[Opening Data to examine section]

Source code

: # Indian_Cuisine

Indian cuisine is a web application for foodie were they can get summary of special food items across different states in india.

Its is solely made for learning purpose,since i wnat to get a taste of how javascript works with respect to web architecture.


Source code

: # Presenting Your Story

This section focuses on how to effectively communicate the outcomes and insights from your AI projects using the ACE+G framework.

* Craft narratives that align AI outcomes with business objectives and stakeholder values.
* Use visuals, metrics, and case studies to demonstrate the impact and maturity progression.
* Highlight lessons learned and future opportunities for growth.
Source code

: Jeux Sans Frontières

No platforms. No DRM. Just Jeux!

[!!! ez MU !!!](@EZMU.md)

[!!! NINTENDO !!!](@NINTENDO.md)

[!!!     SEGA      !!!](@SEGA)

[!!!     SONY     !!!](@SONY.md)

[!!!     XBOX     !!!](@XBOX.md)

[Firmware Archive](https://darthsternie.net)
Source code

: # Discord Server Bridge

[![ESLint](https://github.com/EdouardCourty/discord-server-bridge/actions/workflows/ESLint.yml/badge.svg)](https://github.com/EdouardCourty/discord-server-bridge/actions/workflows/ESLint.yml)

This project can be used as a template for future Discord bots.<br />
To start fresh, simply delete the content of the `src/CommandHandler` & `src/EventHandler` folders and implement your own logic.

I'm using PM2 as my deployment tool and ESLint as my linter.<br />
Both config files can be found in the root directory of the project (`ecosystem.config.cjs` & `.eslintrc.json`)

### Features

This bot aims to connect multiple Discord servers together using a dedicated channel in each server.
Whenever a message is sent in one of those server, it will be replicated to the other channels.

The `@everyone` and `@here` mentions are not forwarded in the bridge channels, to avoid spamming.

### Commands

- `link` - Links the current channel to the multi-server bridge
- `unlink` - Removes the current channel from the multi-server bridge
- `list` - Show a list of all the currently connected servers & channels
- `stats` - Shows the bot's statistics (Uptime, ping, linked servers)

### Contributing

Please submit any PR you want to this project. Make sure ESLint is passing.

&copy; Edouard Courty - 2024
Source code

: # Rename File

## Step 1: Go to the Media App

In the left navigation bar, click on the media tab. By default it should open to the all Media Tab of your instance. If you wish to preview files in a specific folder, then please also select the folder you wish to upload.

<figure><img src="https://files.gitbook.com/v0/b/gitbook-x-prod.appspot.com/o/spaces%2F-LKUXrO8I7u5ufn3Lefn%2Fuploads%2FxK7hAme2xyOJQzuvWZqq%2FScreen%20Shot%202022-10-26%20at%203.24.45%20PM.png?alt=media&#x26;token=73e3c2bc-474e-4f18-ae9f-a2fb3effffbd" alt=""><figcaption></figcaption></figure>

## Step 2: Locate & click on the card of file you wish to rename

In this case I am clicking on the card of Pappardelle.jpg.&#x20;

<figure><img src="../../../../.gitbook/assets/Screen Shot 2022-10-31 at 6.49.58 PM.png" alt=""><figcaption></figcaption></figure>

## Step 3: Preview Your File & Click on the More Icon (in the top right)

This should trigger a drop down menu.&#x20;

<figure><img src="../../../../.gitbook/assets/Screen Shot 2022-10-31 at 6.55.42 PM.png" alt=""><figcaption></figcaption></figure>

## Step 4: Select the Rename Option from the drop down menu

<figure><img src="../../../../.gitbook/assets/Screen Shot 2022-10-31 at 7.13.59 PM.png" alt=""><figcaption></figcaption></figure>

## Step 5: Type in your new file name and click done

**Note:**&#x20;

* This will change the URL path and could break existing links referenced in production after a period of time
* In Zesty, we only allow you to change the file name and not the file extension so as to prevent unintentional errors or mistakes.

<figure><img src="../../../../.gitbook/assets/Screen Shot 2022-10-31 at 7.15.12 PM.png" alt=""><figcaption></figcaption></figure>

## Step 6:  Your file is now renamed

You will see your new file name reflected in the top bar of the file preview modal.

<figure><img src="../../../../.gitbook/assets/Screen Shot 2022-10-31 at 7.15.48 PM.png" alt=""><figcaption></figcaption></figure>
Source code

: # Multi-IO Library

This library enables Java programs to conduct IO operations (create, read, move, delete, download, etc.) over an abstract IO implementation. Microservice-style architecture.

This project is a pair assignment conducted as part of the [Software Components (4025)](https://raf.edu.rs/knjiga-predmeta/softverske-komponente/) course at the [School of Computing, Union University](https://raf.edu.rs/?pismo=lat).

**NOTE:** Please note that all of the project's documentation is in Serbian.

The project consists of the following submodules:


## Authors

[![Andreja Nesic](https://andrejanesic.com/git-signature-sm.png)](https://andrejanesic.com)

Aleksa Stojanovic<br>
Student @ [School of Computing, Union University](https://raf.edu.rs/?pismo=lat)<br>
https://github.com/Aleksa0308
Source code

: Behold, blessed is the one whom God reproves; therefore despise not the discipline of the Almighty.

[Closing Data to examine section]

→ **Task objective**: Where the listing above has a line with "This bot aims", start there, and output every line exactly through the line with "In the left", which is also included.

→ **Task solution**:
This bot aims to connect multiple Discord servers together using a dedicated channel in each server.
Whenever a message is sent in one of those server, it will be replicated to the other channels.

The `@everyone` and `@here` mentions are not forwarded in the bridge channels, to avoid spamming.

### Commands

- `link` - Links the current channel to the multi-server bridge
- `unlink` - Removes the current channel from the multi-server bridge
- `list` - Show a list of all the currently connected servers & channels
- `stats` - Shows the bot's statistics (Uptime, ping, linked servers)

### Contributing

Please submit any PR you want to this project. Make sure ESLint is passing.

&copy; Edouard Courty - 2024
Source code

: # Rename File

## Step 1: Go to the Media App

In the left navigation bar, click on the media tab. By default it should open to the all Media Tab of your instance. If you wish to preview files in a specific folder, then please also select the folder you wish to upload.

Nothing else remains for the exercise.